Second only to the huge imbalance in bilateral trade, intellectual property rights (IPR) protection is the major flashpoint between China and the United States.
The two governments' latest meeting in Beijing, with their expression of shared commitment to advancing cooperation, is an encouraging sign that their interaction is finally shifting onto a healthy track.
It is high time the two put an end to the endless, and at the same time fruitless, blame game.
Finger-pointing over the years has contributed little beyond brewing distrust between the two countries' trade authorities as well as law enforcement agencies.
The situation began showing improvement when the two sides started conducting meaningful dialogue and finally got down to business.

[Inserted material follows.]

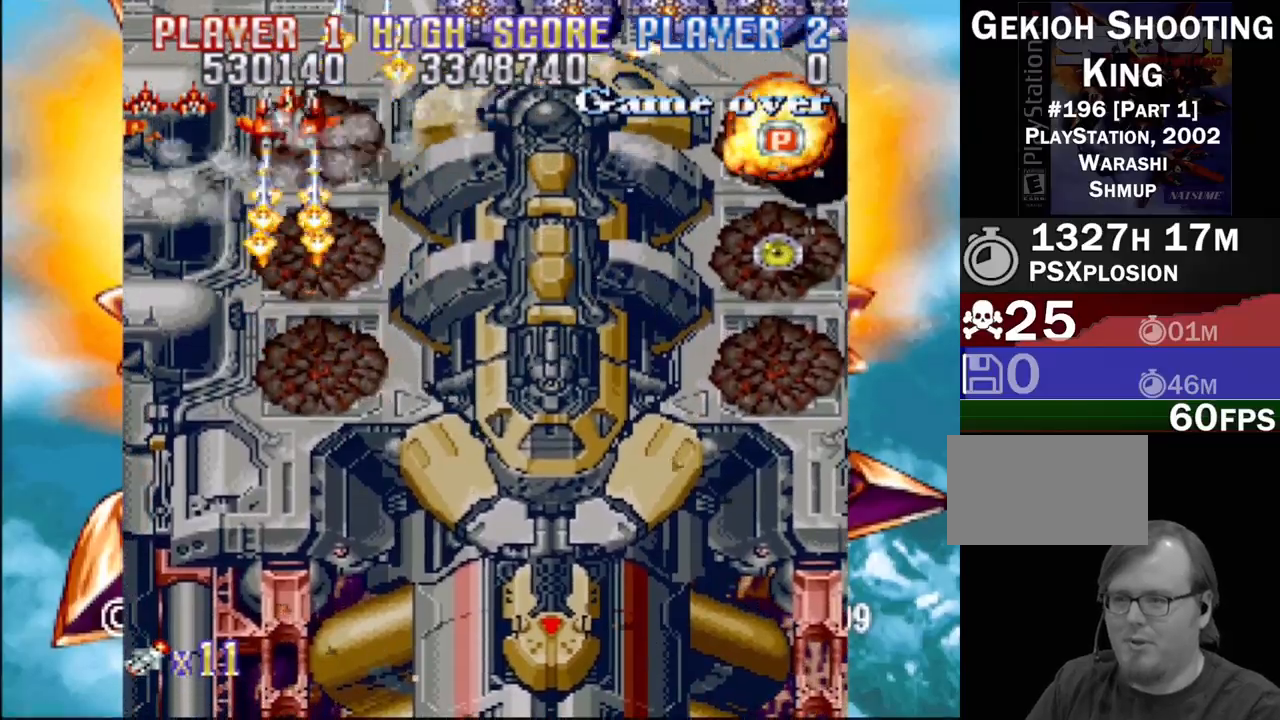
{"buttons": ["CROSS", "DPAD_DOWN", "DPAD_RIGHT"], "events": []}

If the rampant street peddlers hawking pirated DVDs provided a forceful US case against alleged Chinese negligence in law enforcement, they are much less visible now. The remaining hawkers now operate in fear of arrest. This reflects a substantial climate change.

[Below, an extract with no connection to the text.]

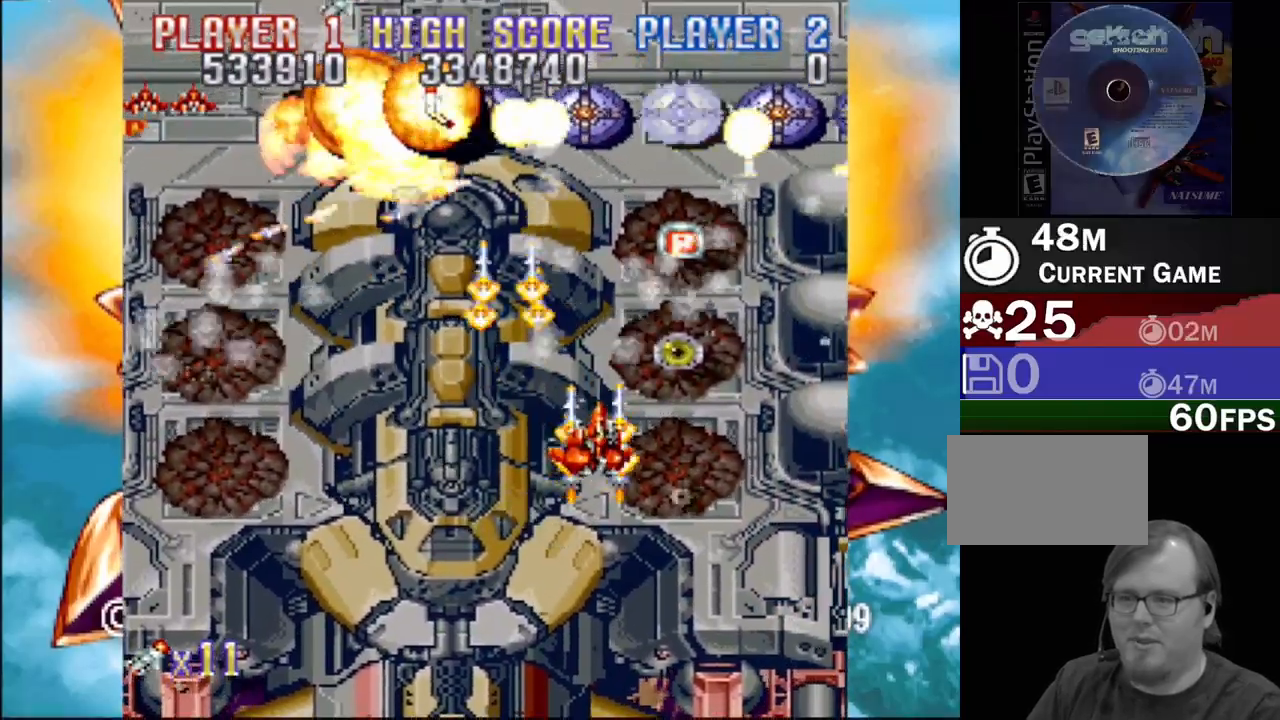
{"buttons": ["CROSS"], "events": [[33, "DPAD_LEFT", "down"], [200, "DPAD_LEFT", "up"], [233, "DPAD_RIGHT", "down"], [433, "DPAD_RIGHT", "up"], [450, "DPAD_DOWN", "up"]]}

The Chinese authorities' high-profile 100-day crackdown on IPR piracy that is now a long-term campaign clearly sends the message that the fight against IPR abuse is not a battle to be won overnight.
Law enforcement has its blind spots, which explains why we can still see illicit DVD peddlers. But this is only a partial explanation.
Street peddlers are at the very end of the long and complex supply chain. The roots of IPR piracy can usually be traced to outside China. That is why the Chinese authorities have insisted on cross-border collaboration.
They are not dodging responsibility. No matter how hard they try at home, the crackdown will be limited as long as the roots lie somewhere else. Well-coordinated cross-border actions have proved effective.
Given its high business stakes in IPR protection in China, as well as its expertise in this area, the United State is in a good position to lend a helping hand.
But more important than that, the United States must first be aware that China is not the half-hearted partner the US has imagined.